**EXERCISE**
Each entry must be restated word for word, with nothing omitted.

┄┄┄┄┄┄

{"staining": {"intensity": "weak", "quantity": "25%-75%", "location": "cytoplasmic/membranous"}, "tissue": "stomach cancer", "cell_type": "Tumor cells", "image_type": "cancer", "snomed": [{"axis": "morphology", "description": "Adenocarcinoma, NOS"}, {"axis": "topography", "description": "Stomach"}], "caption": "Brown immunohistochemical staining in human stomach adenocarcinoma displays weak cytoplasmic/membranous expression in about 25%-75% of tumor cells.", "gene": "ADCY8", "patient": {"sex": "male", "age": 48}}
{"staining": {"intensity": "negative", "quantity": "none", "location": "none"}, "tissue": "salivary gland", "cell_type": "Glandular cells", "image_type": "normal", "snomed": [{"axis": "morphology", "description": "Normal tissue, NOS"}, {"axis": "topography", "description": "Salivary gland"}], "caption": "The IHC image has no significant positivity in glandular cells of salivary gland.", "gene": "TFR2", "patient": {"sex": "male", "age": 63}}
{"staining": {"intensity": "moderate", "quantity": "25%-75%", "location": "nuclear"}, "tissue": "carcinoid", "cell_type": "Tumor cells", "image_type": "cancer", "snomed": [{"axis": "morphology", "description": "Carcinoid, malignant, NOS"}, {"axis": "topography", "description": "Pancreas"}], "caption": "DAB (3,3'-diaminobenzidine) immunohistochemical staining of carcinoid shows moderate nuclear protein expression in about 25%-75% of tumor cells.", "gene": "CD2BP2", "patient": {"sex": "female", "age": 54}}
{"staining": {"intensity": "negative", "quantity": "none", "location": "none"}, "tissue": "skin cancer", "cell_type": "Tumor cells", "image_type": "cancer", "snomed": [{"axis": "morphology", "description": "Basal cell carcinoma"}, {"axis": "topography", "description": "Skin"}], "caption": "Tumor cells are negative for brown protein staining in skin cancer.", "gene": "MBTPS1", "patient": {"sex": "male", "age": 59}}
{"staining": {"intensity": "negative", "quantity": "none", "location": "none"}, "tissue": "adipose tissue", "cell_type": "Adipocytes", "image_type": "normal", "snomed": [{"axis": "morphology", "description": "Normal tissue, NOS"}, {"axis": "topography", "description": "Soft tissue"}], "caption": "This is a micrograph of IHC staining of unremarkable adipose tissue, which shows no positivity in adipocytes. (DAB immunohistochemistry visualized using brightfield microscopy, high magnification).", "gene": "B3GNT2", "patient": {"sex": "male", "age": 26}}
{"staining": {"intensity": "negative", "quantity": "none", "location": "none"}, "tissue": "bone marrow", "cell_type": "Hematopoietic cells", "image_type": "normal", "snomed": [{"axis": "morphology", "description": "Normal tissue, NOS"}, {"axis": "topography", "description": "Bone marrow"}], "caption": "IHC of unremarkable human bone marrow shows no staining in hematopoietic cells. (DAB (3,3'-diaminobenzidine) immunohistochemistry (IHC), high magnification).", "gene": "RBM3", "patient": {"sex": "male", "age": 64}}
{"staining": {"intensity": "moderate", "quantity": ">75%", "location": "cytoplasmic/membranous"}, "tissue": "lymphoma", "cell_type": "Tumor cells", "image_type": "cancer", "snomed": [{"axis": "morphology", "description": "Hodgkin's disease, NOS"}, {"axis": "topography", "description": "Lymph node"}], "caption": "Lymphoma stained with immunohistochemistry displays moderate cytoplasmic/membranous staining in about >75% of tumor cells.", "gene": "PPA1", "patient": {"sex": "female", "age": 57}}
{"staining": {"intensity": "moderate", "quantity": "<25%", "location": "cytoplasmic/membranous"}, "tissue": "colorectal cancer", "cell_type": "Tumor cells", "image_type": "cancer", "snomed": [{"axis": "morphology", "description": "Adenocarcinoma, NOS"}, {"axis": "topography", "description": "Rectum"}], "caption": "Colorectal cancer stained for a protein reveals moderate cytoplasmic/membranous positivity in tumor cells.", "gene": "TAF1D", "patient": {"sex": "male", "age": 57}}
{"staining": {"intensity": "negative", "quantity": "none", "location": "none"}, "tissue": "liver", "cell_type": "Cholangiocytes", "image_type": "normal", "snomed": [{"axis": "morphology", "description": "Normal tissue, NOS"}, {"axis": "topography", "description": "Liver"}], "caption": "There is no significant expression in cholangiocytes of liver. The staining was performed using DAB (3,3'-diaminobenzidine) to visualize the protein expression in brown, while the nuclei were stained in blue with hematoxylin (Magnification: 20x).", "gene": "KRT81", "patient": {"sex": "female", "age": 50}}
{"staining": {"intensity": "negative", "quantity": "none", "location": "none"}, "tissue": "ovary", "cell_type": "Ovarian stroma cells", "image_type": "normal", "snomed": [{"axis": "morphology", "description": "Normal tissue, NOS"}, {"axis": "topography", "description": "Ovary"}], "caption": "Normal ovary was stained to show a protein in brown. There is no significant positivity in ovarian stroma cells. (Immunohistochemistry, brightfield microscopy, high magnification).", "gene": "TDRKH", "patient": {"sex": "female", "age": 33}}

┄┄┄┄┄┄

**RESPONSE**
{"staining": {"intensity": "weak", "quantity": "25%-75%", "location": "cytoplasmic/membranous"}, "tissue": "stomach cancer", "cell_type": "Tumor cells", "image_type": "cancer", "snomed": [{"axis": "morphology", "description": "Adenocarcinoma, NOS"}, {"axis": "topography", "description": "Stomach"}], "caption": "Brown immunohistochemical staining in human stomach adenocarcinoma displays weak cytoplasmic/membranous expression in about 25%-75% of tumor cells.", "gene": "ADCY8", "patient": {"sex": "male", "age": 48}}
{"staining": {"intensity": "negative", "quantity": "none", "location": "none"}, "tissue": "salivary gland", "cell_type": "Glandular cells", "image_type": "normal", "snomed": [{"axis": "morphology", "description": "Normal tissue, NOS"}, {"axis": "topography", "description": "Salivary gland"}], "caption": "The IHC image has no significant positivity in glandular cells of salivary gland.", "gene": "TFR2", "patient": {"sex": "male", "age": 63}}
{"staining": {"intensity": "moderate", "quantity": "25%-75%", "location": "nuclear"}, "tissue": "carcinoid", "cell_type": "Tumor cells", "image_type": "cancer", "snomed": [{"axis": "morphology", "description": "Carcinoid, malignant, NOS"}, {"axis": "topography", "description": "Pancreas"}], "caption": "DAB (3,3'-diaminobenzidine) immunohistochemical staining of carcinoid shows moderate nuclear protein expression in about 25%-75% of tumor cells.", "gene": "CD2BP2", "patient": {"sex": "female", "age": 54}}
{"staining": {"intensity": "negative", "quantity": "none", "location": "none"}, "tissue": "skin cancer", "cell_type": "Tumor cells", "image_type": "cancer", "snomed": [{"axis": "morphology", "description": "Basal cell carcinoma"}, {"axis": "topography", "description": "Skin"}], "caption": "Tumor cells are negative for brown protein staining in skin cancer.", "gene": "MBTPS1", "patient": {"sex": "male", "age": 59}}
{"staining": {"intensity": "negative", "quantity": "none", "location": "none"}, "tissue": "adipose tissue", "cell_type": "Adipocytes", "image_type": "normal", "snomed": [{"axis": "morphology", "description": "Normal tissue, NOS"}, {"axis": "topography", "description": "Soft tissue"}], "caption": "This is a micrograph of IHC staining of unremarkable adipose tissue, which shows no positivity in adipocytes. (DAB immunohistochemistry visualized using brightfield microscopy, high magnification).", "gene": "B3GNT2", "patient": {"sex": "male", "age": 26}}
{"staining": {"intensity": "negative", "quantity": "none", "location": "none"}, "tissue": "bone marrow", "cell_type": "Hematopoietic cells", "image_type": "normal", "snomed": [{"axis": "morphology", "description": "Normal tissue, NOS"}, {"axis": "topography", "description": "Bone marrow"}], "caption": "IHC of unremarkable human bone marrow shows no staining in hematopoietic cells. (DAB (3,3'-diaminobenzidine) immunohistochemistry (IHC), high magnification).", "gene": "RBM3", "patient": {"sex": "male", "age": 64}}
{"staining": {"intensity": "moderate", "quantity": ">75%", "location": "cytoplasmic/membranous"}, "tissue": "lymphoma", "cell_type": "Tumor cells", "image_type": "cancer", "snomed": [{"axis": "morphology", "description": "Hodgkin's disease, NOS"}, {"axis": "topography", "description": "Lymph node"}], "caption": "Lymphoma stained with immunohistochemistry displays moderate cytoplasmic/membranous staining in about >75% of tumor cells.", "gene": "PPA1", "patient": {"sex": "female", "age": 57}}
{"staining": {"intensity": "moderate", "quantity": "<25%", "location": "cytoplasmic/membranous"}, "tissue": "colorectal cancer", "cell_type": "Tumor cells", "image_type": "cancer", "snomed": [{"axis": "morphology", "description": "Adenocarcinoma, NOS"}, {"axis": "topography", "description": "Rectum"}], "caption": "Colorectal cancer stained for a protein reveals moderate cytoplasmic/membranous positivity in tumor cells.", "gene": "TAF1D", "patient": {"sex": "male", "age": 57}}
{"staining": {"intensity": "negative", "quantity": "none", "location": "none"}, "tissue": "liver", "cell_type": "Cholangiocytes", "image_type": "normal", "snomed": [{"axis": "morphology", "description": "Normal tissue, NOS"}, {"axis": "topography", "description": "Liver"}], "caption": "There is no significant expression in cholangiocytes of liver. The staining was performed using DAB (3,3'-diaminobenzidine) to visualize the protein expression in brown, while the nuclei were stained in blue with hematoxylin (Magnification: 20x).", "gene": "KRT81", "patient": {"sex": "female", "age": 50}}
{"staining": {"intensity": "negative", "quantity": "none", "location": "none"}, "tissue": "ovary", "cell_type": "Ovarian stroma cells", "image_type": "normal", "snomed": [{"axis": "morphology", "description": "Normal tissue, NOS"}, {"axis": "topography", "description": "Ovary"}], "caption": "Normal ovary was stained to show a protein in brown. There is no significant positivity in ovarian stroma cells. (Immunohistochemistry, brightfield microscopy, high magnification).", "gene": "TDRKH", "patient": {"sex": "female", "age": 33}}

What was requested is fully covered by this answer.